Voilà en gros les objectifs que veut atteindre le gouvernement d’ici 15 ans. Ils sont contenus dans le Plan directeur routier (PDR) du Cameroun sur la période 2020-2035, qui fixe les grandes lignes des interventions de l’Etat dans le secteur des infrastructures routières. Il a été validé hier à Yaoundé, au cours d’un atelier présidé par le ministre des Travaux publics, Emmanuel Nganou Djoumessi. Pour le Mintp, l’ambition est de constituer un pool d’acteurs issus aussi bien des différents maîtres d’ouvrages, des partenaires au développement et des différents acteurs pour la mise en œuvre optimale de ce PDR. L’implication du groupement Tractabel-Egis-Ecta Btp pour la réalisation du document n’est donc pas fortuite.

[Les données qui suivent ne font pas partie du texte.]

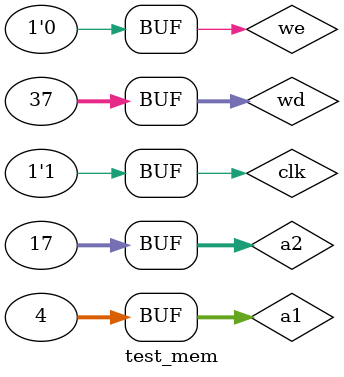
<source format=sv>
`timescale 1 ns / 1 ns
module test_mem();


	parameter WIDTH = 32;
	parameter INSTRUCTIONWIDTH = 16;
	logic clk, we;
	logic [WIDTH-1:0] a1, a2, wd;
	logic [INSTRUCTIONWIDTH-1:0] rd1;
	logic [WIDTH-1:0] rd2;
	
	mem #(WIDTH, INSTRUCTIONWIDTH) mem
  (clk, we,
	a1, a2, wd,
	rd1,
	rd2);
		
	initial 
	begin
	
		we = 1;
	   a1 = 0;
		a2 = 17;
		wd = 8'h25;
		
	   clk = 0;		
		#10;
	   clk = 1;
		#10;
		we = 0;
		a1 = a1+1;
		a2 = 7;
	   clk = 0;
		#10;
	   clk = 1;
		#10;
		a1 = a1+1;
	   clk = 0;
		#10;
	   clk = 1;
		#10;
		a1 = a1+1;
	   clk = 0;
		we = 1;
		#10;
	   clk = 1;
		#10;
		we = 0;
		a2 = 17;
		a1 = a1+1;
	   clk = 0;
		#10;
	   clk = 1;
	end
	
endmodule 
</source>
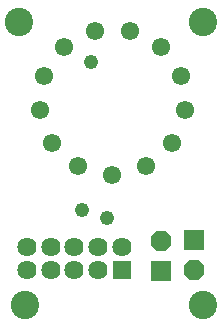
<source format=gbs>
G75*
%MOIN*%
%OFA0B0*%
%FSLAX24Y24*%
%IPPOS*%
%LPD*%
%AMOC8*
5,1,8,0,0,1.08239X$1,22.5*
%
%ADD10C,0.0946*%
%ADD11R,0.0640X0.0640*%
%ADD12C,0.0640*%
%ADD13R,0.0680X0.0680*%
%ADD14OC8,0.0680*%
%ADD15C,0.0611*%
%ADD16C,0.0480*%
D10*
X000887Y000754D03*
X006793Y000754D03*
X006793Y010202D03*
X000691Y010202D03*
D11*
X004096Y001915D03*
D12*
X004096Y002702D03*
X003309Y002702D03*
X003309Y001915D03*
X002521Y001915D03*
X002521Y002702D03*
X001734Y002702D03*
X001734Y001915D03*
X000946Y001915D03*
X000946Y002702D03*
D13*
X005419Y001887D03*
X006517Y002907D03*
D14*
X006517Y001907D03*
X005419Y002887D03*
D15*
X003785Y005096D03*
X002653Y005375D03*
X001779Y006149D03*
X001366Y007239D03*
X001506Y008397D03*
X002169Y009357D03*
X003202Y009899D03*
X004368Y009899D03*
X005401Y009357D03*
X006064Y008397D03*
X006204Y007239D03*
X005791Y006149D03*
X004918Y005375D03*
D16*
X003621Y003642D03*
X002783Y003917D03*
X003059Y008856D03*
M02*

</source>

Le plan directeur routier 2020-2035 a été élaboré avec l’appui de la Banque africaine de Développement et les contributions de plusieurs experts, sur la base de l’évaluation du plan élaboré en 2006. Ainsi, en termes de bilan du dernier plan directeur routier, le Cameroun a pu considérablement améliorer son linéaire routier, même si côté finances, les coûts ont quasiment triplé, du fait de l’inflation notamment. Pour que le pays puisse atteindre ses objectifs d’ici à 2035, tant en termes de projets réalisés que de maîtrise de coûts, les experts du groupement Tractabel-Egis-Ecta Btp ont formulé quelques recommandations.

Entre autres, le suivi et le monitoring des travaux sélectionnés, l’observation du trafic afin de pouvoir se réajuster, le suivi et le monitoring du coût des travaux, « car l’augmentation du coût peut se répercuter directement sur le coût total d’un projet routier, et même sur le linéaire arrêté au départ », explique l’un des experts.